> COMPLETE THE FOLLOWING:
• A. According to the excerpt on subscription commands, starting in which version is the unsubscribe command available?
• B. Reproduce word for word the part of the excerpt on subscription commands from "The example above" to "to the client.".
• C. Write the next part of the excerpt on subscription commands, picking up after its final sentence.

-------- EXCERPT TO READ --------

The example above registers a subscription against the specified root with the name mysubscriptionname.

The response to a subscribe command looks like this:

{
  "version":   "1.6",
  "subscribe": "mysubscriptionname"
}

When the subscription is first established, the expression term is evaluated and if any files match, a subscription notification packet is generated and sent, unilaterally to the client.

Then, each time a change is observed, and after the settle period has passed, the expression is evaluated again. If any files are matched, the server will unilaterally send the query results to the client with a packet that looks like this:

{
  "version": "1.6",
  "clock": "c:1234:123",
  "files": ["one.php"],
  "root":  "/path/being/watched",
  "subscription": "mysubscriptionname"
}

The subscribe command object allows the client to specify a since parameter; if present in the command, the initial set of subscription results will only include files that changed since the specified clockspec, equivalent to using the query command with the since generator.

["subscribe", "/path/to/root", "myname", {
  "since": "c:1234:123",
  "expression": ["not", "empty"],
  "fields": ["name"]
}]

The suggested mode of operation is for the client process to maintain its own local copy of the last "clock" value and use that to establish the subscription when it first connects.

Command: unsubscribe

Available starting in version 1.6

Cancels a named subscription against the specified root. The server side will no longer generate subscription packets for the specified subscription.

-------- LISTED ENTRIES --------

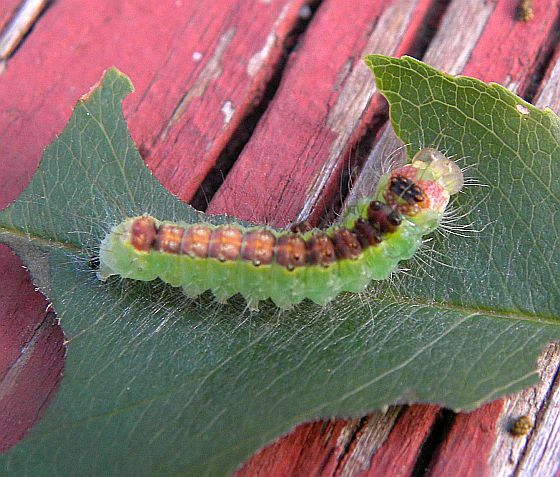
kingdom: Animalia
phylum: Arthropoda
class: Insecta
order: Lepidoptera
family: Noctuidae
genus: Acronicta
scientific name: Acronicta radcliffei
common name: Radcliffe's dagger
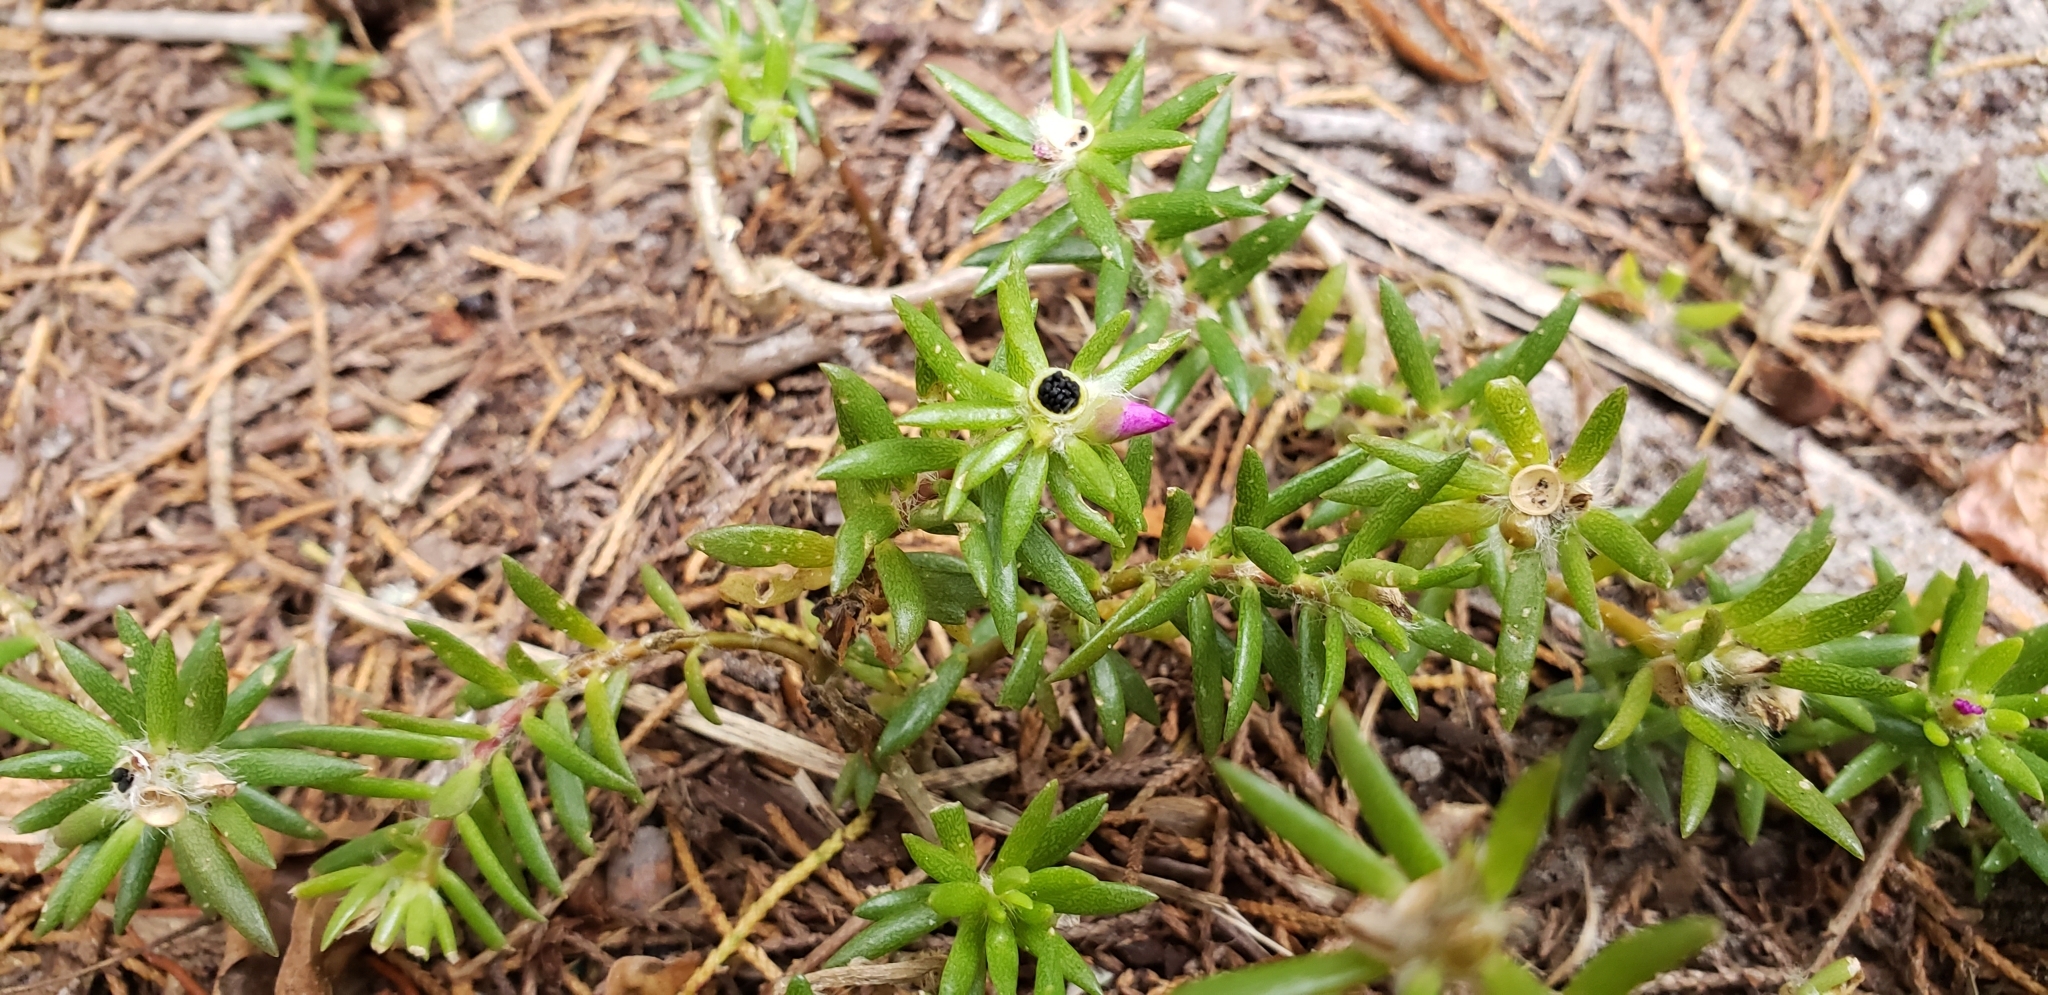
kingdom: Plantae
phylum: Tracheophyta
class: Magnoliopsida
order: Caryophyllales
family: Portulacaceae
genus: Portulaca
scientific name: Portulaca pilosa
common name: Kiss me quick
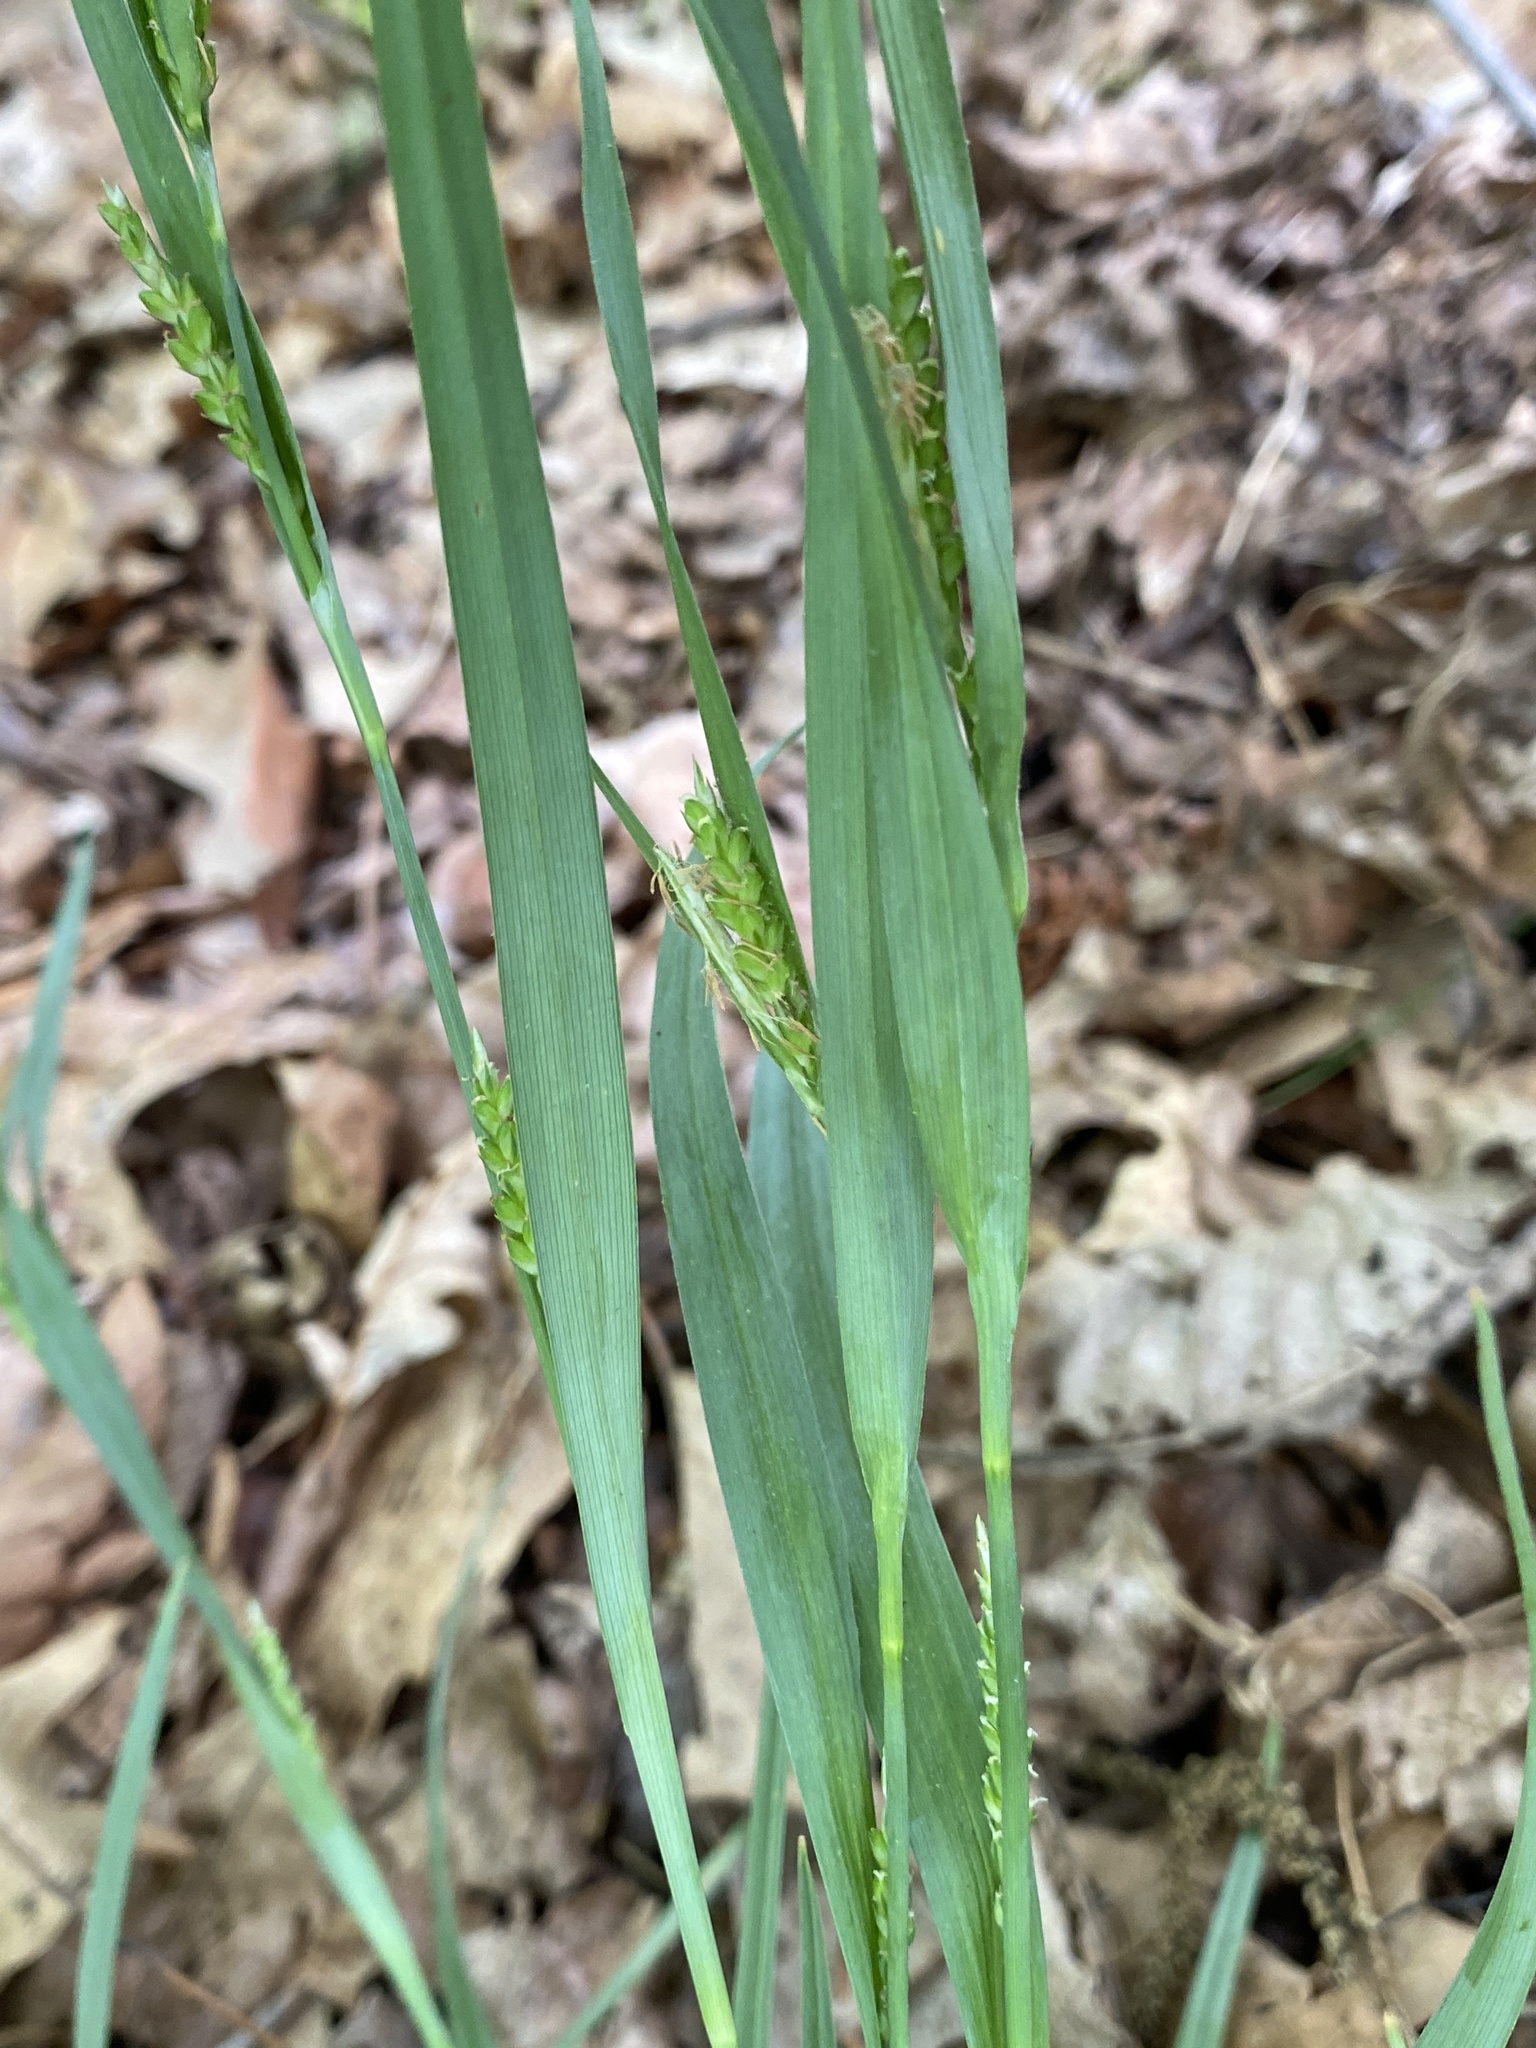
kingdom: Plantae
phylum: Tracheophyta
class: Liliopsida
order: Poales
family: Cyperaceae
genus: Carex
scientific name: Carex glaucodea
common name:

--------

> ANSWERS BY TASK:
• A. Version 1.6

• B.
The example above registers a subscription against the specified root with the name mysubscriptionname.

The response to a subscribe command looks like this:

{
  "version":   "1.6",
  "subscribe": "mysubscriptionname"
}

When the subscription is first established, the expression term is evaluated and if any files match, a subscription notification packet is generated and sent, unilaterally to the client.

• C.
["unsubscribe", "/path/to/root", "mysubscriptionname"]

Clockspec

For commands that query based on time, watchman offers a couple of different ways to measure time.

  • number of seconds since the unix epoch (unix time_t style)
  • clock id of the form c:123:234
  • recommended: a named cursor of the form n:whatever

The first and most obvious is passing a unix timestamp. Watchman records the observed time that files change and allows you to find file that have changed since that time. Using a timestamp is prone to race conditions in understanding the complete state of the file tree.

Using an abstract clock id insulates the client from these race conditions by ticking as changes are detected rather than as time moves. Watchman returns the current clock id when it delivers match results; you can use that value as the clockspec in your next time relative query to get a race free assessment of changed files.

As a convenience, watchman can maintain the last observed clock for a client by associating it with a client defined cursor name. For example, you could enumerate all the "C" source files on your first invocation of:

watchman since /path/to/src n:c_srcs *.c

and when you run it a second time, it will show you only the "C" source files that changed since the last time that someone queried using "n:c_srcs" as the clock spec.

File queries

This section documents the new file query engine and syntax that is present starting in version 1.5.

Watchman file queries consist of 1 or more generators that feed files through the expression evaluator.

Generators

Watchman provides 4 generators:

  • since: generates a list of files that were modified since a specific clockspec
  • suffix: generates a list of files that have a particular suffix
  • path: generates a list of files based on their path and depth
  • all: generates a list of all known files

Generators are analagous to the list of paths that you specify when using the find(1) utility, but are implemented in watchman with a bit of a twist because watchman doesn't need to crawl the filesystem in realtime and instead maintains a couple of indexes over the tree.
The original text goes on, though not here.